● **Task input**
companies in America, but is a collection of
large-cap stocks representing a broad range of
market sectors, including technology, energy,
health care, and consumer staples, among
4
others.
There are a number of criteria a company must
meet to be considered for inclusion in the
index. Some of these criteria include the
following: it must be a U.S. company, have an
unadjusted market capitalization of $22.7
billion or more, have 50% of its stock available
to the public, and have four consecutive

● **Work instruction**
Give exactly the lines from the one with "billion or more, have" to the end of the entries, nothing before them.

● **Response to this task**
billion or more, have 50% of its stock available
to the public, and have four consecutive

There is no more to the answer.